### Input for this task
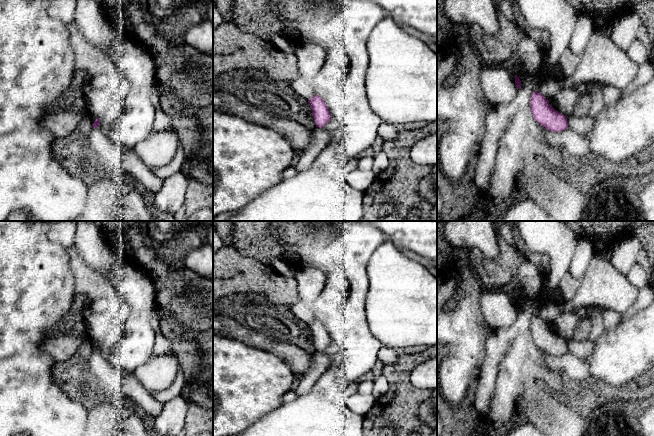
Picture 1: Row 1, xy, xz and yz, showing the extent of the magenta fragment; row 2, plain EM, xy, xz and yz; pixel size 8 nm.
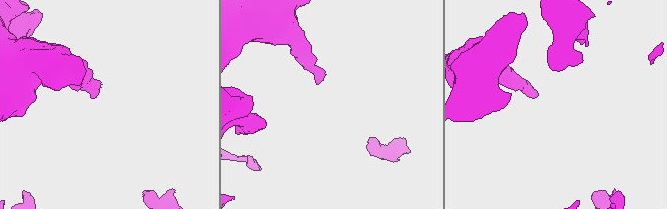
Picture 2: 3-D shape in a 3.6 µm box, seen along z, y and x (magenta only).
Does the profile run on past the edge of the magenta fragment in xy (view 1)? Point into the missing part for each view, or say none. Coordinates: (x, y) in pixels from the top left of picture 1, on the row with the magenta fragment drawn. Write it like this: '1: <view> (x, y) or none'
1: none

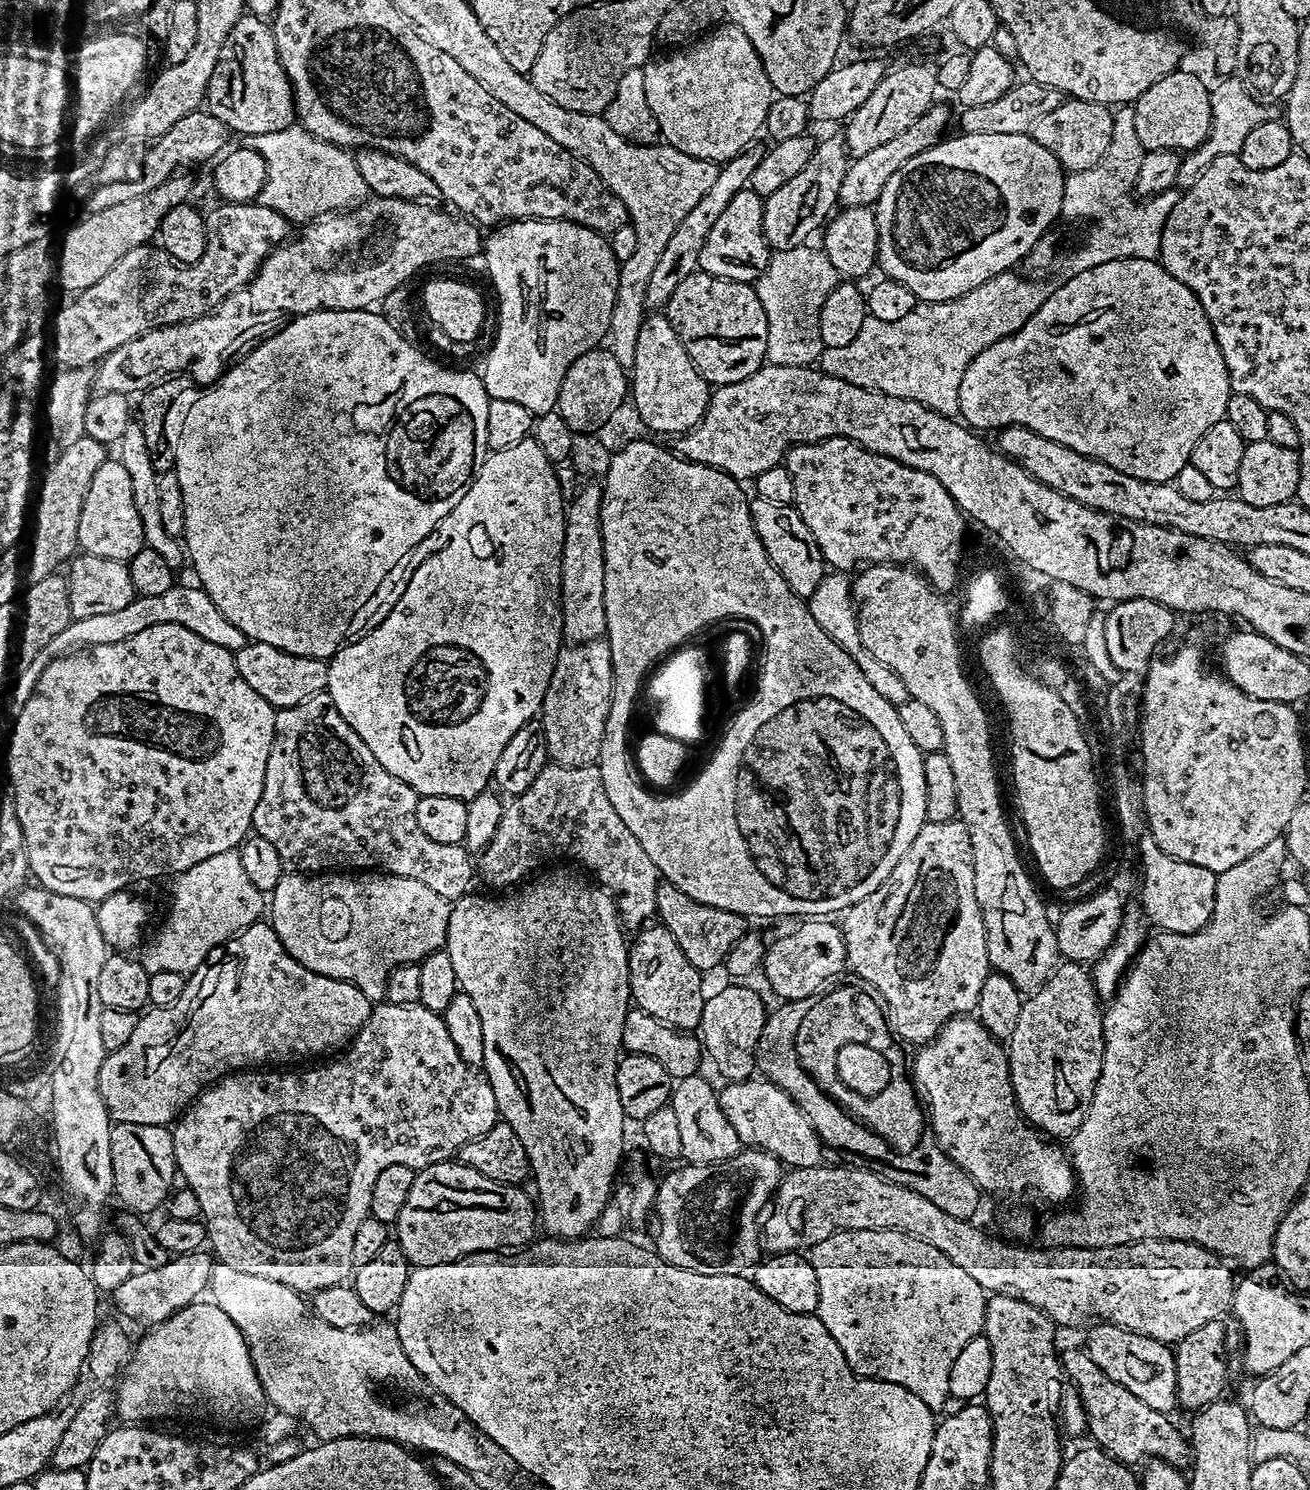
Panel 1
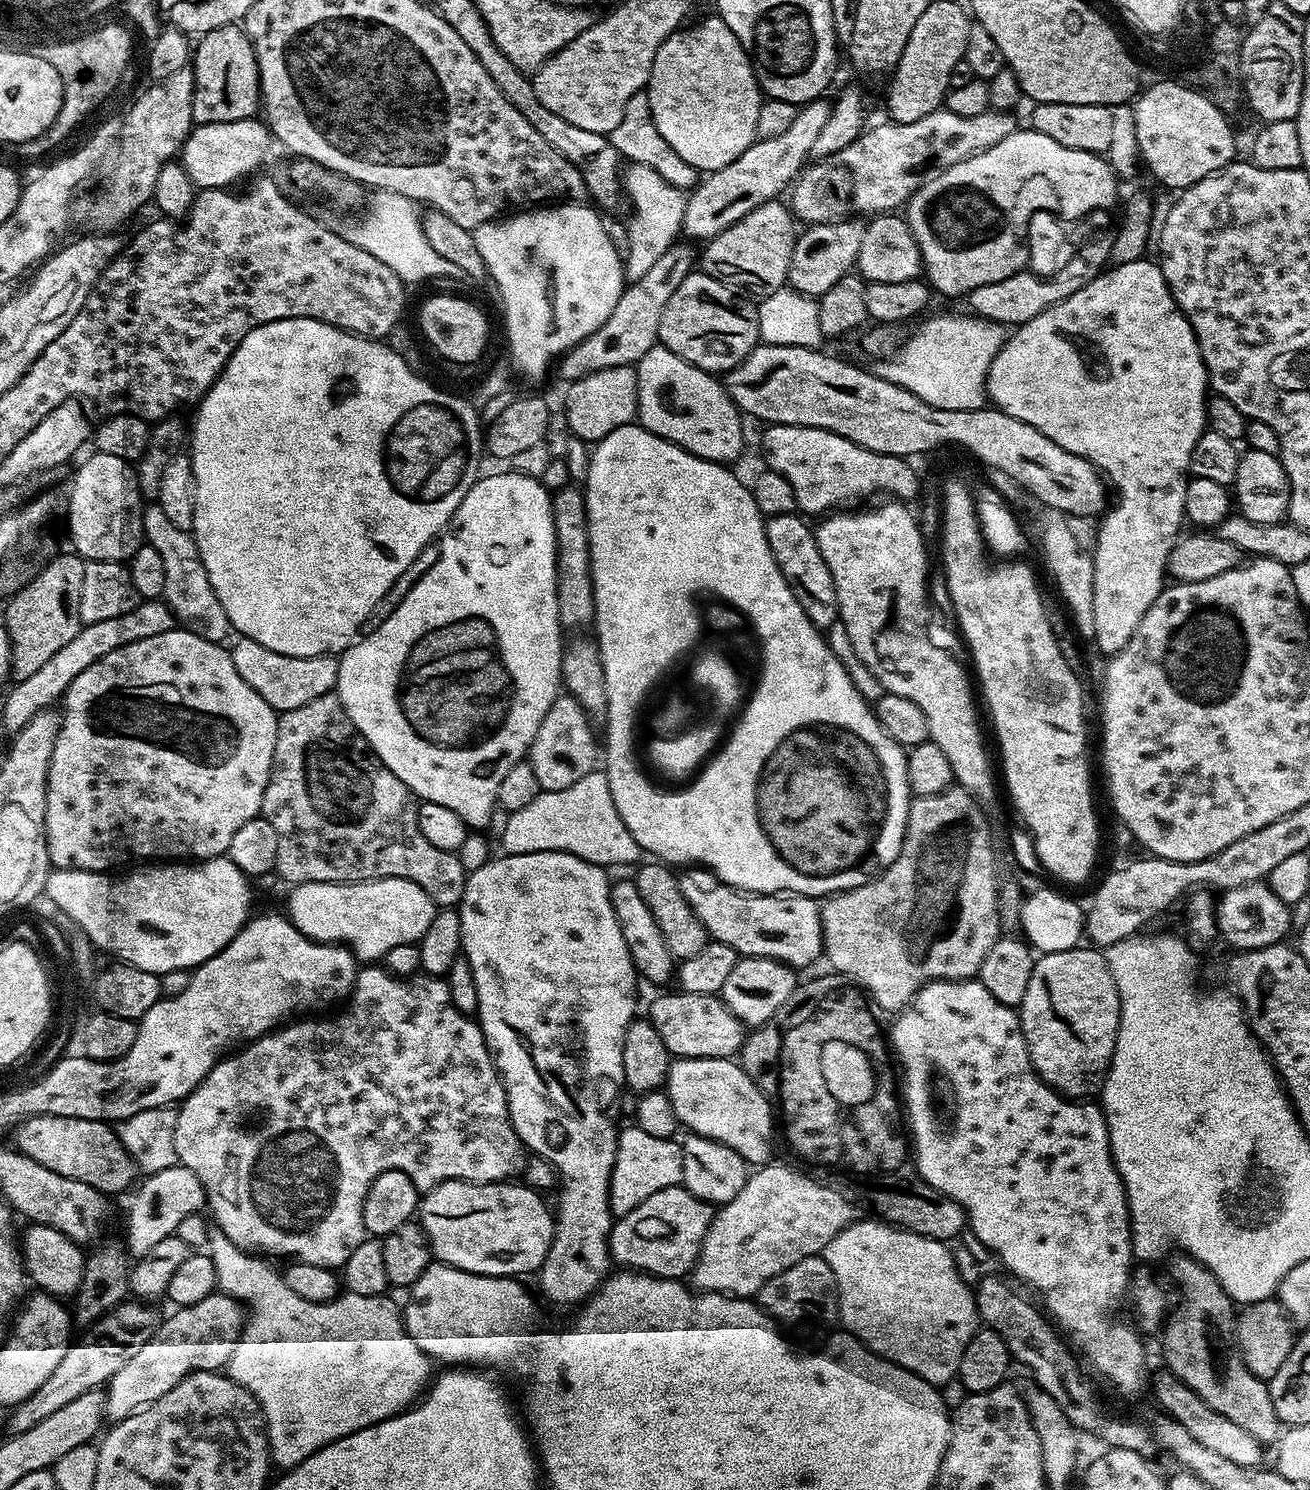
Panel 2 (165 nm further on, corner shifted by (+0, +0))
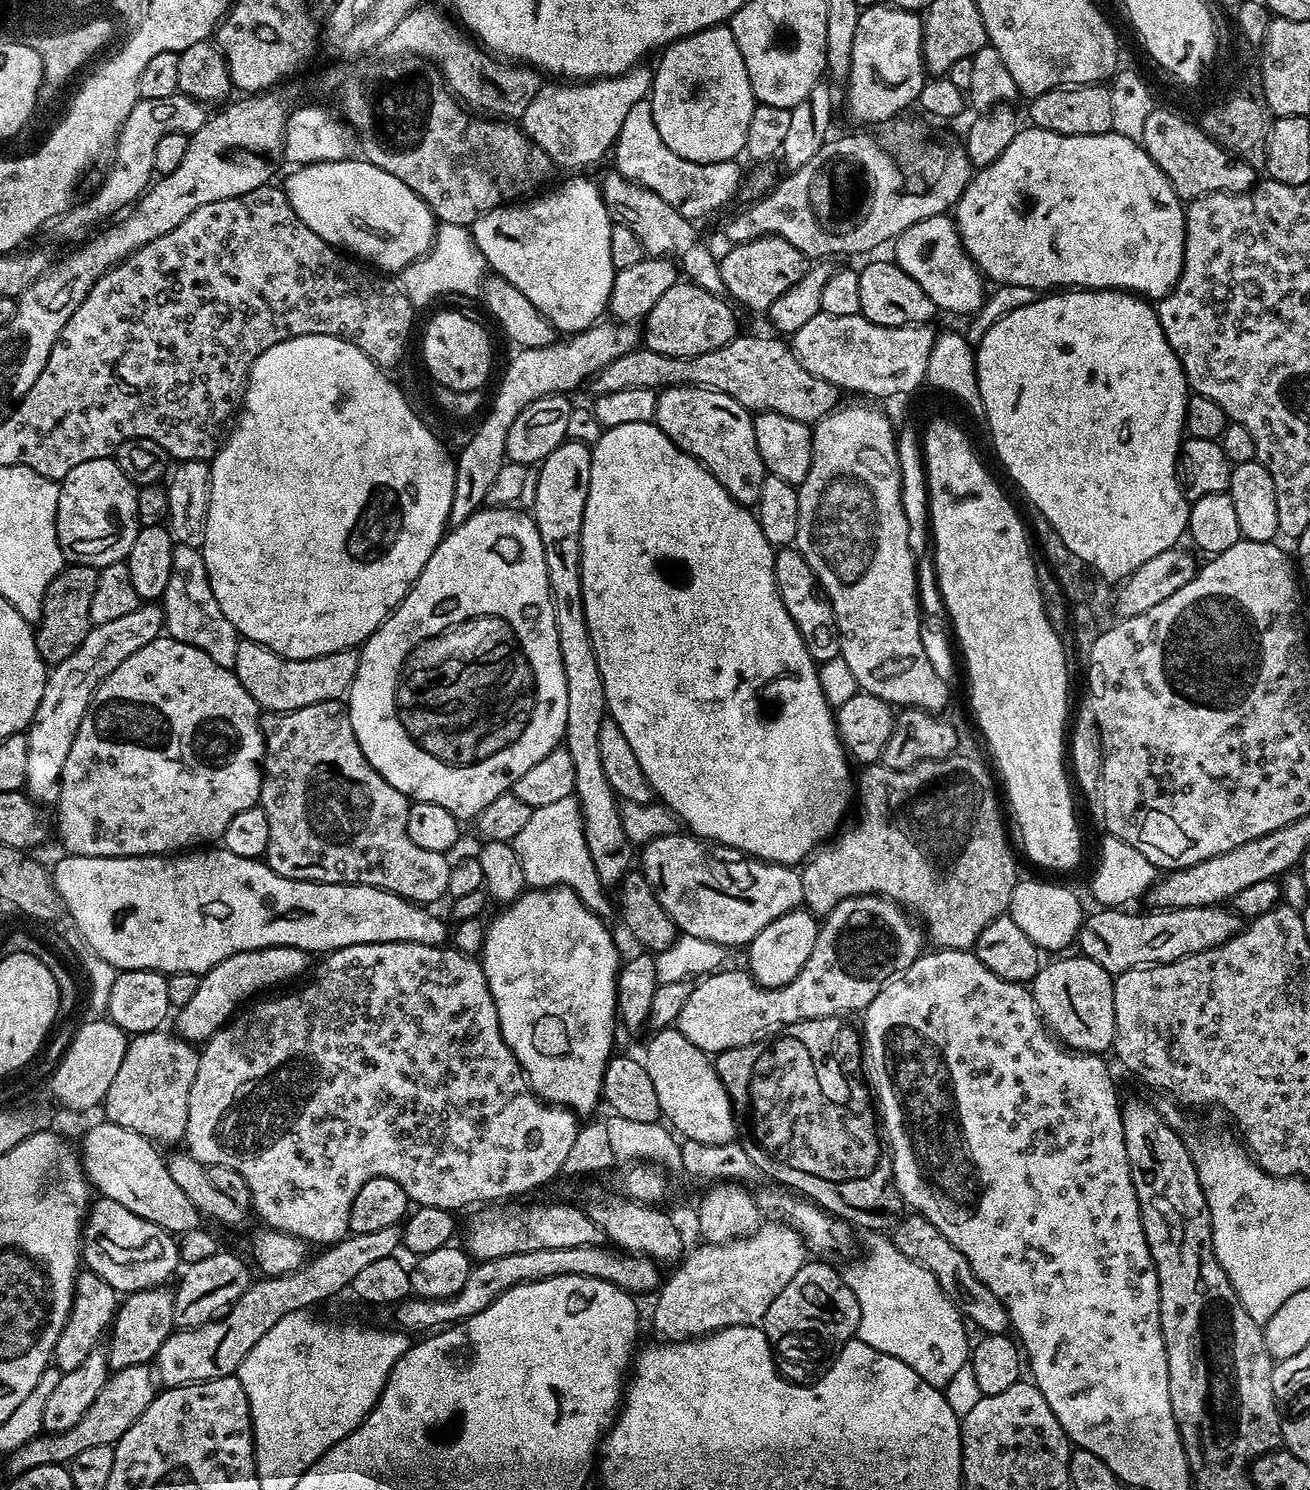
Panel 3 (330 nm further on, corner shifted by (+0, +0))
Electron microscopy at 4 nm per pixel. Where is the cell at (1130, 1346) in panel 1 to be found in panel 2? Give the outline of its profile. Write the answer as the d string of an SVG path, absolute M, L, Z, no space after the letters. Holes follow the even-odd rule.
M1161 1370L1156 1376L1156 1381L1153 1384L1151 1381L1150 1392L1151 1388L1157 1402L1164 1407L1161 1409L1180 1423L1186 1430L1186 1434L1194 1438L1194 1442L1206 1446L1206 1450L1214 1450L1218 1458L1226 1458L1226 1462L1236 1462L1238 1466L1247 1468L1258 1468L1265 1463L1263 1461L1264 1452L1266 1452L1265 1445L1255 1440L1250 1434L1246 1434L1246 1430L1242 1430L1222 1414L1215 1412L1192 1388L1187 1388L1184 1381L1172 1375L1171 1372Z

### Task description
In repeating the lines above, keep the wording exact and leave every picture out.

### Task answer
Picture 1: Row 1, xy, xz and yz, showing the extent of the magenta fragment; row 2, plain EM, xy, xz and yz; pixel size 8 nm.
Picture 2: 3-D shape in a 3.6 µm box, seen along z, y and x (magenta only).
Does the profile run on past the edge of the magenta fragment in xy (view 1)? Point into the missing part for each view, or say none. Coordinates: (x, y) in pixels from the top left of picture 1, on the row with the magenta fragment drawn. Write it like this: '1: <view> (x, y) or none'
1: none

Panel 1
Panel 2 (165 nm further on, corner shifted by (+0, +0))
Panel 3 (330 nm further on, corner shifted by (+0, +0))
Electron microscopy at 4 nm per pixel. Where is the cell at (1130, 1346) in panel 1 to be found in panel 2? Give the outline of its profile. Write the answer as the d string of an SVG path, absolute M, L, Z, no space after the letters. Holes follow the even-odd rule.
M1161 1370L1156 1376L1156 1381L1153 1384L1151 1381L1150 1392L1151 1388L1157 1402L1164 1407L1161 1409L1180 1423L1186 1430L1186 1434L1194 1438L1194 1442L1206 1446L1206 1450L1214 1450L1218 1458L1226 1458L1226 1462L1236 1462L1238 1466L1247 1468L1258 1468L1265 1463L1263 1461L1264 1452L1266 1452L1265 1445L1255 1440L1250 1434L1246 1434L1246 1430L1242 1430L1222 1414L1215 1412L1192 1388L1187 1388L1184 1381L1172 1375L1171 1372Z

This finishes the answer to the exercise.